怪獣娘の中には人間時から髪の色が変化するタイプも存在する。

元の髪の色から若干程度の変化をするタイプが多いが、中には……

黒髪から銀髪に変化するブラックキングの黒柳ナミ。

赤髪から赤青黄のトリコロールカラーに変化するバードンの火野ユリカ。

茶髪から銀髪に変化するメフィラス星人二代目の仁科カレン。

大きく色合いが変化するタイプもそれなりに居る。

 

「でも何で隠して……?」

「大した理由じゃないけど……照れくさいから……かな?」

「え?」

「うん……大怪獣ファイトでチャンピオンになってから有名になっちゃったから……」

 

実際、ゼットンは大怪獣ファイトの現チャンプであり、その魂の怪獣たるゼットンは過去にウルトラマンを倒し、当時の防衛組織、科学特捜隊の基地を壊滅させたことで現在でもそれなりに有名である。

 

「私……口下手で……目立つの、苦手だから……」

「ゼットンさん……」

「ピグモンや滝沢博士くらいにしか話してない……」

「……そうですか」

「ね、大した理由じゃ、無いでしょ?」

「それでも……教えてくれてありがとうございます」

「うん……」

「……今度はそっちの状態で膝枕してください」

「もう……いいよ。おいで」

 

彼女はそう言うと再びソファーに腰掛けるのだった。

 

「……この事は、秘密」

「分かりました。秘密です」

「……指切り」

「はい」

 

こうして二人の秘密が増えたのだった。

 

「そういえば……ゼットンさんの本名って……」

「私の名前は…………」

 

ゼットンの本名は彼だけが知っている……。

 




解説コーナー

・ゼットンさん
今回のヒロイン。
彼女の人間体はこのシリーズに置いては白髪と設定。
髪の色の元ネタはウルトラマンフェスティバル2001年の「ウルトラマンライブステージⅡ 宇宙恐竜最強進化!」に登場したクローンゼットンホワイトが元ネタ。
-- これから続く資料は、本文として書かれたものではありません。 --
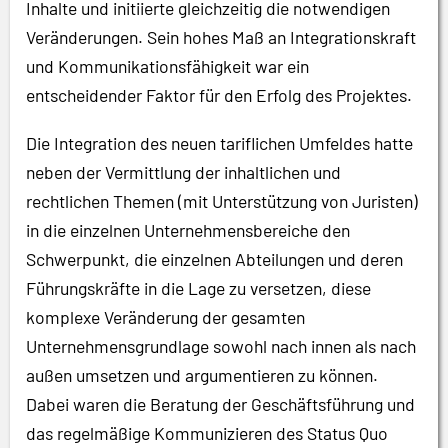
Inhalte und initiierte gleichzeitig die notwendigen
Veränderungen. Sein hohes Maß an Integrationskraft
und Kommunikationsfähigkeit war ein
entscheidender Faktor für den Erfolg des Projektes.
Die Integration des neuen tariflichen Umfeldes hatte
neben der Vermittlung der inhaltlichen und
rechtlichen Themen (mit Unterstützung von Juristen)
in die einzelnen Unternehmensbereiche den
Schwerpunkt, die einzelnen Abteilungen und deren
Führungskräfte in die Lage zu versetzen, diese
komplexe Veränderung der gesamten
Unternehmensgrundlage sowohl nach innen als nach
außen umsetzen und argumentieren zu können.
Dabei waren die Beratung der Geschäftsführung und
das regelmäßige Kommunizieren des Status Quo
ボツになった初期案だと彼女はクローンゼットンホワイト、すなわちゼットン幼体の怪獣娘で通常ゼットンまで2段階分ソウルライドの度に強化変身しており、『強化形態の維持時間を長くするために常にソウルライドしている』という設定だった。
そして『既に2段階のパワーアップ済みなのでハイパーやEXなどに強化変身できない』という設定もあった。


・美筆 シュウ
ゼットンさんの彼氏。何てことの無い交流から交際に繋げた猛者。彼女の本名を知る数少ない人物となった。

【名前の由来】
ペンシル爆弾→鉛筆→筆→美筆。
シュウ→終、ゼットン(Z+ん)、最後で終わり繋がり。


・黒柳ナミ、火野ユリカ、仁科カレン
変身すると髪の色が大きく変化する系の怪獣娘として名前のみ登場。